A ce sujet, je vous invite à lire l'ouvrage d'Ulrich Beck, La société du risque, qui montre que les risques sont partout autour de nous et qu'il faut les évaluer. En l'occurrence, évaluer le risque c'est mesurer les risques encourus par les citoyens et les bénéfices apportés par les produits, sachant que les agences de réglementation qui émanent des pouvoirs publics doivent faire passer le souci de la protection des citoyens avant celui des industriels. Malheureusement, c'est exactement l'inverse qui se produit depuis cinquante ans.
J'avais été entendue il y a quelque temps par le sénateur M. Gilbert Barbier à propos d'un rapport parlementaire sur les perturbateurs endocriniens, dans le cadre de l'Office parlementaire d'évaluation des choix scientifiques et technologiques (OPECST). J'avais été un peu déçue lorsqu'il m'avait annoncé les recommandations de ce rapport parce qu'il proposait d'indiquer sur tous les produits contenant des perturbateurs endocriniens la mention « déconseillé aux femmes enceintes et aux enfants en bas âge ». Cela me semblait un peu léger au regard des risques encourus par ces populations. Lorsque j'avais indiqué à M. Gilbert Barbier que la seule solution était d'interdire ces molécules, il m'avait demandé ce que ferait alors l'industrie. J'ai été déçue qu'un sénateur soit si attaché à la défense des intérêts de l'industrie. Nous devons absolument réintroduire le souci du bien public dans le travail des agences de réglementation.

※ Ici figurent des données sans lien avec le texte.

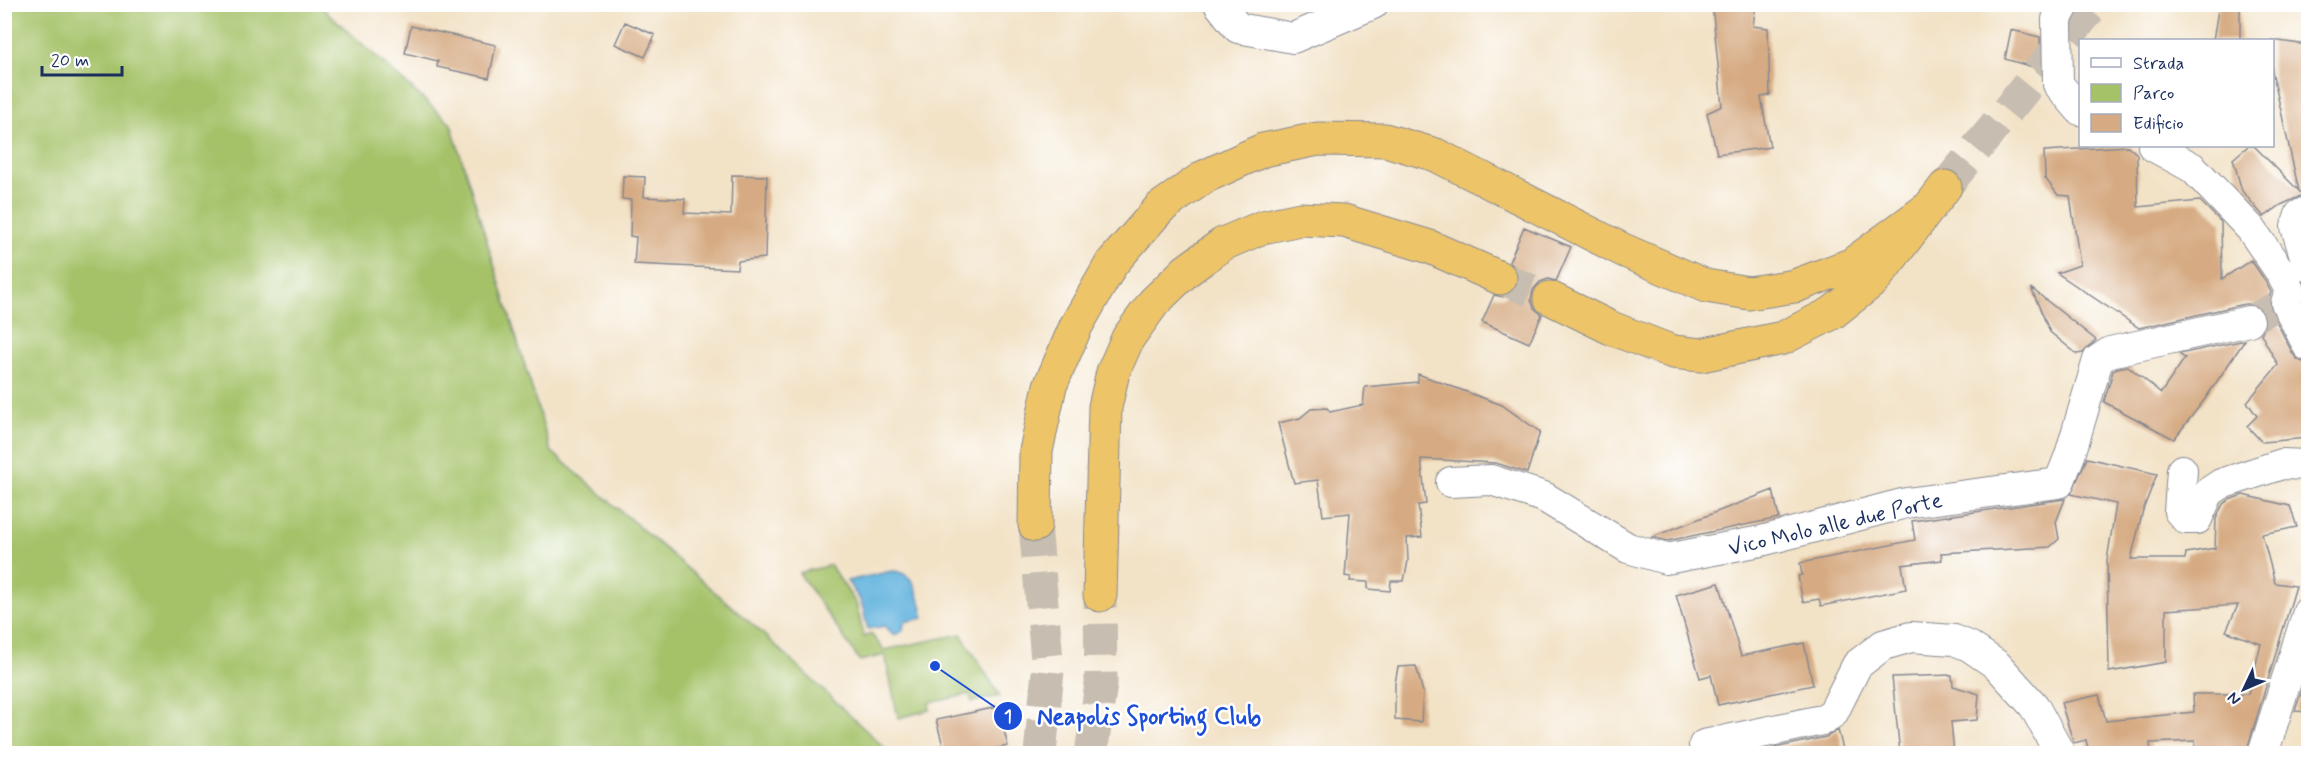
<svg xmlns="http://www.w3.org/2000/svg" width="2313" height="758" viewBox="0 0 2313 758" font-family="Mynerve,sans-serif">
  <rect width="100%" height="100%" fill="#fff"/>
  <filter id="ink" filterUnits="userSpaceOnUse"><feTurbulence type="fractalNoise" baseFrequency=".0167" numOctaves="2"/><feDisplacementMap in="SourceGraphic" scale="12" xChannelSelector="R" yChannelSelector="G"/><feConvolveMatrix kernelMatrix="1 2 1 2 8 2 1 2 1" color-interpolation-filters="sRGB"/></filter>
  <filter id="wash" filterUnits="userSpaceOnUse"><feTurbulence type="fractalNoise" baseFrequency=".008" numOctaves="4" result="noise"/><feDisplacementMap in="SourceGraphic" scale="24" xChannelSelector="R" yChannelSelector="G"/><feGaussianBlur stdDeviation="1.35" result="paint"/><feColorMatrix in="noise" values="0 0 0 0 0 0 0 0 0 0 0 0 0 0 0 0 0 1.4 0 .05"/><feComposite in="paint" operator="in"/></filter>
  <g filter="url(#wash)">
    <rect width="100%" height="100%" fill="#f2e2c6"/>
    <!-- green -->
    <path fill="#a5c269" stroke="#607864" stroke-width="1.5" d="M4 5H319L451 124 551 451 759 630 890 753H5Z
      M830 565 856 603 864 637 871 634 884 650 961 634 1000 696 972 702 970 694 929 703 930 710 898 718 885 655 860 661 799 573Z"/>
    <!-- water -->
    <path fill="#63b4de" stroke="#3f729e" stroke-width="1.5" d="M892 571C917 571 919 599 924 618L904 622 903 631 894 635 885 626 868 629 861 601 847 581Z"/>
    <g id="blocks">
      <!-- building -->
      <path fill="#d6ab83" d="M1712 4H1756L1753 26 1768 28 1770 95 1761 97 1770 147 1717 154 1707 113 1722 106Z
        M2219 4H2240V40H2213Z
        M625 22 655 35 645 57 615 44Z
        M411 26 496 45 489 78 437 67 438 61 405 53Z
        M2011 30 2040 37V51L2036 68 2005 59Z
        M2272 40 2307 45 2308 191 2300 192 2303 195 2281 205 2264 217 2242 191 2233 159 2248 146H2254L2299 191 2272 71Z
        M2128 146 2137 154 2138 207 2200 201 2221 222 2222 279 2251 260 2264 279 2271 292 2269 299 2271 311 2293 354 2298 360 2305 363 2308 368V438L2262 442 2247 426 2257 416 2247 402 2278 365 2261 334 2265 327 2266 318 2261 309 2254 304H2245L2139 328 2057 273 2080 265 2070 196 2058 195 2045 178 2044 151Z
        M732 175 767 176 765 258 738 261 737 269 634 264 636 237 630 236 631 200 622 199 623 176 645 177 644 197 685 199 684 213 731 215Z
        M1524 227 1571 247 1556 281 1548 279 1540 282 1533 290 1531 300 1534 308 1542 315 1529 343 1482 322 1494 295 1503 297 1511 293 1517 285 1519 275 1515 267 1509 262Z
        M2031 288 2096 340 2083 353 2077 354 2050 332Z
        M2245 340 2205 399 2174 439 2104 402 2113 371 2117 368 2128 366 2161 393 2185 358 2179 354Z
        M1418 374 1502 405 1540 432 1527 473 1496 463 1421 459 1426 504 1418 505 1422 537 1407 538 1408 561 1404 581H1391L1390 591 1368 589V582L1350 581 1351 577 1345 576 1350 513 1323 516 1318 480 1294 483 1278 423 1300 418 1311 409 1327 408 1330 412 1363 405 1365 387 1418 382Z
        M2087 458 2157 474 2143 510 2131 559H2185L2186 553 2215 548 2216 519 2223 504 2229 500 2243 495 2290 506 2297 527 2262 534 2275 583 2296 586 2246 753H2195V741L2150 743 2151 753H2089L2086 740 2074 743 2073 741 2061 703 2099 695 2106 721 2194 712 2193 694H2248L2261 644 2226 631 2238 605 2166 610V662L2109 672 2107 560 2116 504 2071 494Z
        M1773 490 1779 518 1667 541 1652 537Z
        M2065 499 2056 522 2059 539 2050 547 1941 553 1942 560 1902 565 1906 589 1821 606 1819 599 1803 602 1798 576 1802 575 1800 563 1915 540 1912 521Z
        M1719 583 1741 656 1804 643 1813 685 1718 705 1711 675 1700 678 1676 595Z
        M1416 666 1423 692 1421 722 1395 720V683L1398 667Z
        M2307 674H2308V712L2295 711Z
        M1952 675 1953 686 1979 694 1977 720 1951 722 1954 753H1900L1892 677Z
        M998 707 1008 746 973 753H945L936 720Z
        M1838 730 1844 753H1771L1770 749 1826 737Z"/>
    </g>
  </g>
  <g filter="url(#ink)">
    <use href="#blocks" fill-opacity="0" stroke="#868892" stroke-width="1.5"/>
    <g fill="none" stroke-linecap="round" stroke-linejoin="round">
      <!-- minor-tunnel -->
      <path stroke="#c7beb1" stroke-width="30" stroke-dasharray="30 15" stroke-linecap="butt" d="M2249 321 2277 306"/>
      <!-- highway-tunnel -->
      <path stroke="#c7beb1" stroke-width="33" stroke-dasharray="33 16" stroke-linecap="butt" d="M1945 187 2094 4
        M1500 278 1550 298
        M1035 525 1048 671 1040 754
        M1091 754 1101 684 1100 595"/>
      <defs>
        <path id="minor" d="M1219 4 1238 28 1293 38 1373 4
          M2065 4 2057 19 2058 84 2080 110
          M2153 146 2193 168 2251 229 2279 270 2290 290 2286 303 2308 346
          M2308 211 2300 215 2296 227 2308 266
          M2182 470 2179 511 2186 519H2197L2209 492 2221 484 2282 464 2308 465
          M1451 482 1491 480 1544 497 1628 548 1666 559 1761 541 1906 503 2059 483 2070 455 2098 360 2110 352 2249 321
          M1704 745 1822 720 1833 713 1857 665 1883 645 1911 637 1954 640 1969 646 1997 665 2034 706 2060 754
          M2263 754 2308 612"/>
        <path id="highway" d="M1550 298 1611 328 1673 352 1701 355 1783 338 1832 313 1874 280 1945 187
          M1035 525 1036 451 1050 386 1076 326 1112 263 1160 208 1204 177 1263 150 1318 139 1385 140 1436 155 1623 250 1706 286 1749 293 1795 286 1851 265 1927 209
          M1100 595 1105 407 1113 372 1128 338 1154 302 1186 271 1223 244 1263 227 1300 219 1344 221 1430 247 1500 278"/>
      </defs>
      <!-- minor casing -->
      <use href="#minor" stroke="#868892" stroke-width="32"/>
      <!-- highway casing -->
      <use href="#highway" stroke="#868892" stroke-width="35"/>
      <!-- minor -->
      <use href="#minor" stroke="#fff" stroke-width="30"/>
      <!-- highway -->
      <use href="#highway" stroke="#eec469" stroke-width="33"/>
    </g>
  </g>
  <g text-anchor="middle" stroke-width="5" stroke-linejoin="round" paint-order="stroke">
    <!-- street labels -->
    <g font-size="22" fill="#1b2f5e" stroke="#fff">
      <text transform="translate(1835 523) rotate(-13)" y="8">Vico Molo alle due Porte</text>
    </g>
  </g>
  <!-- callouts -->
  <path fill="none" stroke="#1d4ed8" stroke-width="2" d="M935 666L1008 716"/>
  <g fill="#1d4ed8" stroke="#fff" stroke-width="2">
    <circle cx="935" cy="666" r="6"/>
    <circle cx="1008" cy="716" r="15"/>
  </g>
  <g font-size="18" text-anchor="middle" font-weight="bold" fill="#fff">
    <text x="1008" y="722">1</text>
  </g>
  <g font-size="24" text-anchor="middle" font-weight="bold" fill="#1d4ed8" stroke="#fff" stroke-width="5" stroke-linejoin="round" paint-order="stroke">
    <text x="1149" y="724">Neapolis Sporting Club</text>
  </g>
  <!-- margin -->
  <rect width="2313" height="758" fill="none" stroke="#fff" stroke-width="24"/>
  <!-- legend -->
  <rect x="2079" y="39" width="195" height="108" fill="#ffffff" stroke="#a4acbf" stroke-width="1.5"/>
  <rect x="2091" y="58" width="30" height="9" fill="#ffffff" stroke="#a4acbf" stroke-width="1.5"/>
  <text x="2133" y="69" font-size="18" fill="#1b2f5e">Strada</text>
  <rect x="2091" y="84" width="30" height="18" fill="#a5c269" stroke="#a4acbf" stroke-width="1.5"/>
  <text x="2133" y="99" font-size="18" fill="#1b2f5e">Parco</text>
  <rect x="2091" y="114" width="30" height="18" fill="#d6ab83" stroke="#a4acbf" stroke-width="1.5"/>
  <text x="2133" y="129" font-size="18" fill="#1b2f5e">Edificio</text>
  <!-- north arrow -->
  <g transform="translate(2244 689) rotate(226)" stroke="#ffffff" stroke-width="4.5" paint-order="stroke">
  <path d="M0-4.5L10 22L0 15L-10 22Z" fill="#1b2f5e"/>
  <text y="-9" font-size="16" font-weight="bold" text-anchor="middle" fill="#1b2f5e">N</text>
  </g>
  <!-- scale -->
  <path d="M42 66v9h80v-9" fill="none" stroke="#1b2f5e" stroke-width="3"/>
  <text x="51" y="66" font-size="18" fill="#1b2f5e" stroke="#ffffff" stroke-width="4.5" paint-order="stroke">20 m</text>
</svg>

Je suis également très déçue de la récente prise de position de M. Stéphane Le Foll, nouveau ministre de l'agriculture, qui s'est opposé à une allocation de fonds européens pour des mesures agro-environnementales, car les agriculteurs n'en peuvent plus d'être malades et ont besoin d'un signal fort. M. Paul François a eu le mérite de libérer la parole dans nos campagnes. J'ai longtemps été considérée comme une traîtresse dans ma région natale mais, depuis que M. Paul François a eu le courage de dire que les pesticides l'avaient rendu malade et de créer l'association Phyto-Victimes, la parole se libère.

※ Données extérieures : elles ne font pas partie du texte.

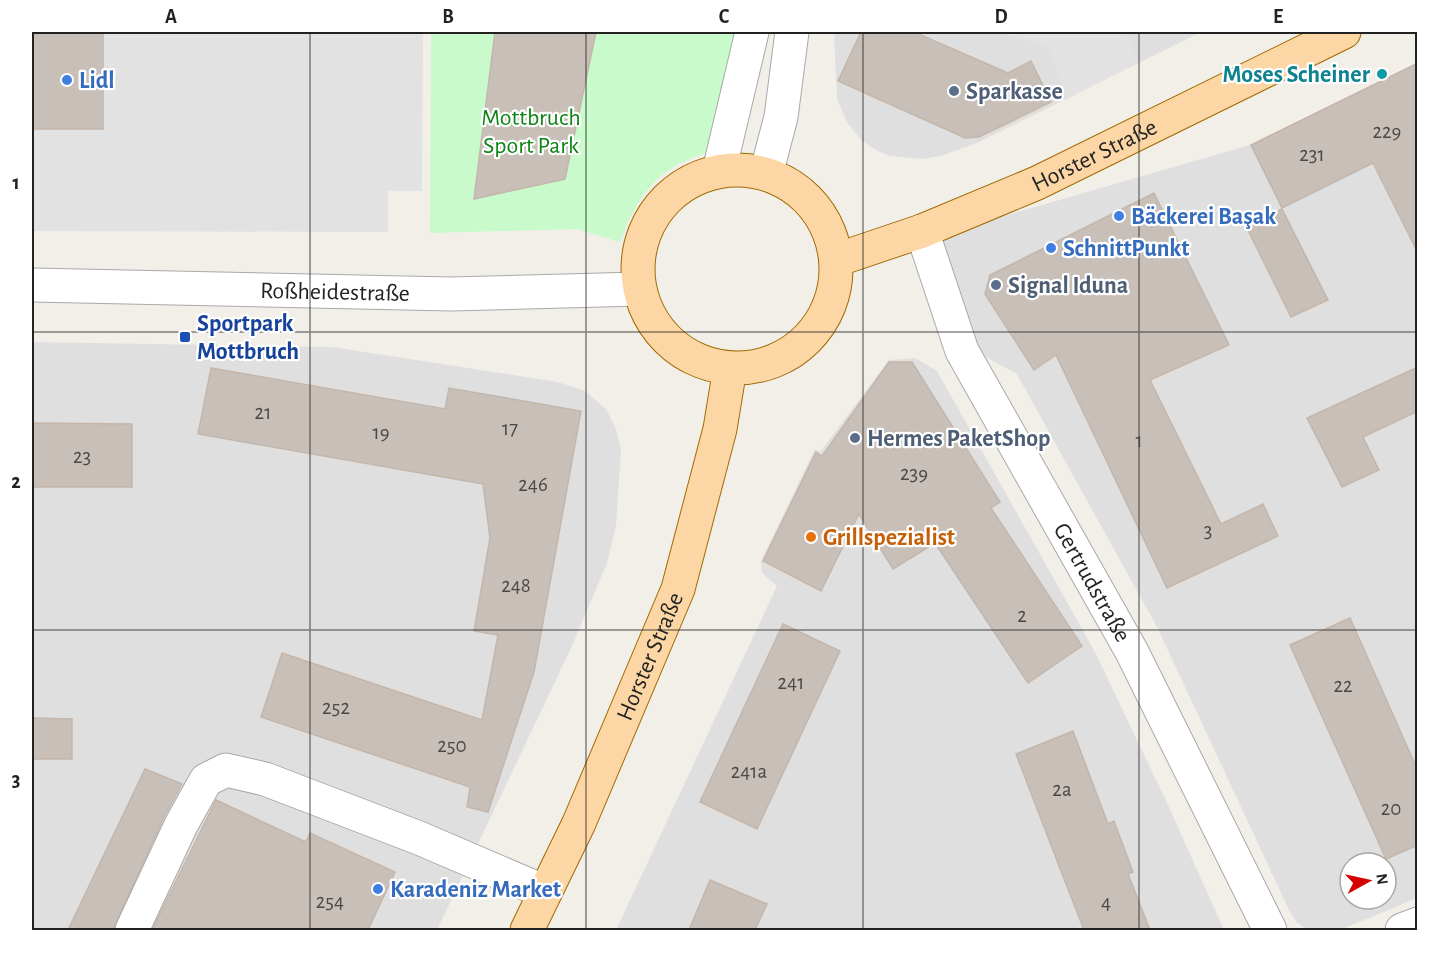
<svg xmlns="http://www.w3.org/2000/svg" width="1449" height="962" viewBox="0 0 1449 962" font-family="'Alegreya Sans',sans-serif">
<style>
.residential{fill:#e0dfdf;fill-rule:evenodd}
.park{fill:#c8facc}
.parking{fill:#e2e2e2}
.building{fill:#c7bfb8;stroke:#c4b6ab;stroke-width:1.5}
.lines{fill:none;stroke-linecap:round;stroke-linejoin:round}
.minor-casing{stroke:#a9a9a9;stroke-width:35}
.major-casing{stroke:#a06b00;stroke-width:35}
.minor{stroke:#fff;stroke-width:33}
.major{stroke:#fcd6a4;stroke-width:33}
.grid{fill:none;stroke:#222;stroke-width:1.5;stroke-opacity:0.55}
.culture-dot{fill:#0f9aa8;stroke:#fff;stroke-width:2}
.shop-dot{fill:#3f7fe0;stroke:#fff;stroke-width:2}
.service-dot{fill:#5c6f8a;stroke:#fff;stroke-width:2}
.transit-dot{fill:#1a4fb4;stroke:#fff;stroke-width:2}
.food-dot{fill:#e8710a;stroke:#fff;stroke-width:2}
.labels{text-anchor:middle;stroke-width:4.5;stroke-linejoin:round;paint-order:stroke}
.number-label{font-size:21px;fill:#4b4948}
.culture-label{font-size:24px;font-weight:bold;fill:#0d838f;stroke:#fff;text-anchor:end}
.shop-label{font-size:24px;font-weight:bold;fill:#366cbe;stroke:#fff;text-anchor:start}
.service-label{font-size:24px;font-weight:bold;fill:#4e5e75;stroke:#fff;text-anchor:start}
.park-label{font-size:24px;fill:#0c8416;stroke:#fff}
.street-label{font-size:24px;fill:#222;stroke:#fff}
.transit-label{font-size:24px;font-weight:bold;fill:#164399;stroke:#fff;text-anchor:start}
.food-label{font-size:24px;font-weight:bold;fill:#c56008;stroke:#fff;text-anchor:start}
.neatline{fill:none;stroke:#222;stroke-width:2}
.grid-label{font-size:20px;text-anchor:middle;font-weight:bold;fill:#222}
</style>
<rect width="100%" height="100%" fill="#f2efe9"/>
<!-- residential -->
<g class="residential">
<polygon points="834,32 1201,32 979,142 941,156 923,159 889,156 876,150 861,140 847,122 837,99"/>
<path d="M1417 63V898L1340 930H1308L1296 922 1289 910 1158 629 1017 374 967 347 931 237 1250 145ZM1350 863H1386V899H1350Z"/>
<polygon points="32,342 332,347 558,382 585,391 606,409 616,429 621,450 616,526 607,563 572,646 437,930 32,930"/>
<polygon points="915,358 937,371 1095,652 1169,807 1224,930 616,930 777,586 762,573 761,561 815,449 820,452 889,360"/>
</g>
<!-- park -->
<path class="park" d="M431 32H740L712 152C660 164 638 194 620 242L577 229 430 233Z"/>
<!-- parking -->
<g class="parking">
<polygon points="103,32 423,32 422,191 388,191 388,232 32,231 32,129 103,129"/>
<polygon points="997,32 1125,32 1138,62 1067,99 1048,47"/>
</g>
<!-- building -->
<g class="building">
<rect x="32" y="32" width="71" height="97"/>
<polygon points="495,32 596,32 565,179 474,199"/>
<polygon points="861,32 914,32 1008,73 1031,61 1051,102 979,137 965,138 838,81"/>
<polygon points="1418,63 1418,253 1373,163 1282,208 1251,145"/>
<polygon points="1154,193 1229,345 1150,380 1221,524 1263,504 1278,536 1167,588 1056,355 1034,370 985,294 990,275"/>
<polygon points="1282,209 1328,300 1291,317 1246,226"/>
<polygon points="889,362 912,362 1000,502 991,508 1082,646 1028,683 935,543 893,569 859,514 821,591 763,561 816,452 822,456"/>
<polygon points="1418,367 1418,411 1363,437 1379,470 1342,487 1307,418"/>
<polygon points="211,368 445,409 449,388 581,411 534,672 488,812 467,807 470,787 261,717 282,653 482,720 498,635 474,631 490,538 483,484 198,434"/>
<polygon points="32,423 132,424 132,487 32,487"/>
<polygon points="1350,618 1418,771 1418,845 1386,859 1290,645"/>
<polygon points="783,624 840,651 757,829 700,802"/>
<polygon points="32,718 72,719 72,759 32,759"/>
<polygon points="1073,731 1108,824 1114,821 1133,872 1128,874 1150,930 1084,930 1061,871 1016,754"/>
<polygon points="145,769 182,784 164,817 113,930 68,930"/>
<polygon points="216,800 306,842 310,833 395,872 368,930 152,930"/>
<polygon points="710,880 767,904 755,930 689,930"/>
</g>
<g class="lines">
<defs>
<g id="minor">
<polyline points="719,171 752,32"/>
<polyline points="766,174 781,117 792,32"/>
<path id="s1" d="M922 231 962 351 1132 652 1270 930"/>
<path id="s2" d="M32 285 451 294 639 289"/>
<polyline points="132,930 181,825 206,780 226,770 265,779 419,838 545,892"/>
<polyline points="1402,930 1418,924"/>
</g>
<g id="major">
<circle cx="737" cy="269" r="99"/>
<path id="s3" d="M836 260 922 231 1037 183 1344 32"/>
<path id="s4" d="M527 930 579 823 678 589 720 429 730 368"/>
</g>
</defs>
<!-- minor casing -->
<use href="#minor" class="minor-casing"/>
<!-- major casing -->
<use href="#major" class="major-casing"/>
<!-- minor -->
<use href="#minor" class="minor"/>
<!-- major -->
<use href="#major" class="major"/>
</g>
<!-- grid -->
<path class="grid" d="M310 32V930M586 32V930M863 32V930M1139 32V930M32 332H1418M32 630H1418"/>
<!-- markers -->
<circle class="culture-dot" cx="1382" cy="74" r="6"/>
<g class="shop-dot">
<circle cx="67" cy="80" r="6"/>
<circle cx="1119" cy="216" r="6"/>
<circle cx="1051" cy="248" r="6"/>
<circle cx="378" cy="889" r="6"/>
</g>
<g class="service-dot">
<circle cx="954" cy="91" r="6"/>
<circle cx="996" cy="285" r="6"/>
<circle cx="855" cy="438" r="6"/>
</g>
<rect class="transit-dot" x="179" y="331" width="12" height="12" rx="3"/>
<circle class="food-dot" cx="811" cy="537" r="6"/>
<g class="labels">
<!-- number labels -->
<g class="number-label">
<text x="1387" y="138">229</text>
<text x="1312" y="161">231</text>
<text x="263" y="419">21</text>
<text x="510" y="435">17</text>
<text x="381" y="439">19</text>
<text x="1139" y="447">1</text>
<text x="82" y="463">23</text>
<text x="914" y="480">239</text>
<text x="533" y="491">246</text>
<text x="1208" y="537">3</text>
<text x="516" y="592">248</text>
<text x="1022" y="622">2</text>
<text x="791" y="689">241</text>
<text x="1343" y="692">22</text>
<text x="336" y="714">252</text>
<text x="452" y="752">250</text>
<text x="749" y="778">241a</text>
<text x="1062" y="796">2a</text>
<text x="1391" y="815">20</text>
<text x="330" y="908">254</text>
<text x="1106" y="909">4</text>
</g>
<!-- culture labels -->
<g class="culture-label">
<text x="1370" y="82">Moses Scheiner</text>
</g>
<!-- shop labels -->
<g class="shop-label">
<text x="79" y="88">Lidl</text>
<text x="1131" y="224">Bäckerei Başak</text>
<text x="1063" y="256">SchnittPunkt</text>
<text x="390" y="897">Karadeniz Market</text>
</g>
<!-- service labels -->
<g class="service-label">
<text x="966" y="99">Sparkasse</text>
<text x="1008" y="293">Signal Iduna</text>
<text x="867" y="446">Hermes PaketShop</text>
</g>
<!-- park labels -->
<g class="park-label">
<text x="531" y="125">Mottbruch<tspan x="531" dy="28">Sport Park</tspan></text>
</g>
<!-- street labels -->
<g class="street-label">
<text dy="8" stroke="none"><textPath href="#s3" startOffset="279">Horster Straße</textPath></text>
<text dy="8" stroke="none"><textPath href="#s2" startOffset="303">Roßheidestraße</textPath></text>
<text dy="8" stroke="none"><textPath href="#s1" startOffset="392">Gertrudstraße</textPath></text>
<text dy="8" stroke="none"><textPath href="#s4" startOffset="300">Horster Straße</textPath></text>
</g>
<!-- transit labels -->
<g class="transit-label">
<text x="197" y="331">Sportpark<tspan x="197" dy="28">Mottbruch</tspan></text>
</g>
<!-- food labels -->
<g class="food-label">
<text x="823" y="545">Grillspezialist</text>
</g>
</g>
<!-- border -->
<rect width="1449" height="962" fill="none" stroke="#ffffff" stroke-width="66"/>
<!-- north arrow -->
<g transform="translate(1368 881) rotate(82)"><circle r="28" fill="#ffffff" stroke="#a7a7a7" stroke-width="1.5"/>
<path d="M0-4.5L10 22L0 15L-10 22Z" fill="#d40000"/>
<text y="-9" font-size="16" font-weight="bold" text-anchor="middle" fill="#222222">N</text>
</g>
<rect x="33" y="33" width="1383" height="896" class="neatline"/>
<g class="grid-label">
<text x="171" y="23">A</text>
<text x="448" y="23">B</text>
<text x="724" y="23">C</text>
<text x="1001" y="23">D</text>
<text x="1278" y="23">E</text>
<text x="16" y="189">1</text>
<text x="16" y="488">2</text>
<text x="16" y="786">3</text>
</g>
</svg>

Il faut se préparer à un grand scandale sanitaire dans nos campagnes, aussi important que celui de l'amiante. J'espère que les politiques n'auront pas à se reprocher d'être restés les bras croisés. Le problème concerne aussi les consommateurs, bien entendu. Lorsque je présente mon film « Le monde selon Monsanto » et que je demande qui, parmi les spectateurs, connaît une proche, une voisine ou une collègue jeune qui souffre d'un cancer du sein, 90 % de la salle lève la main ! En conclusion, je suis persuadée que nous pouvons nourrir le monde sans ces produits chimiques dangereux. J'espère simplement que le nouveau Gouvernement sera au rendez-vous.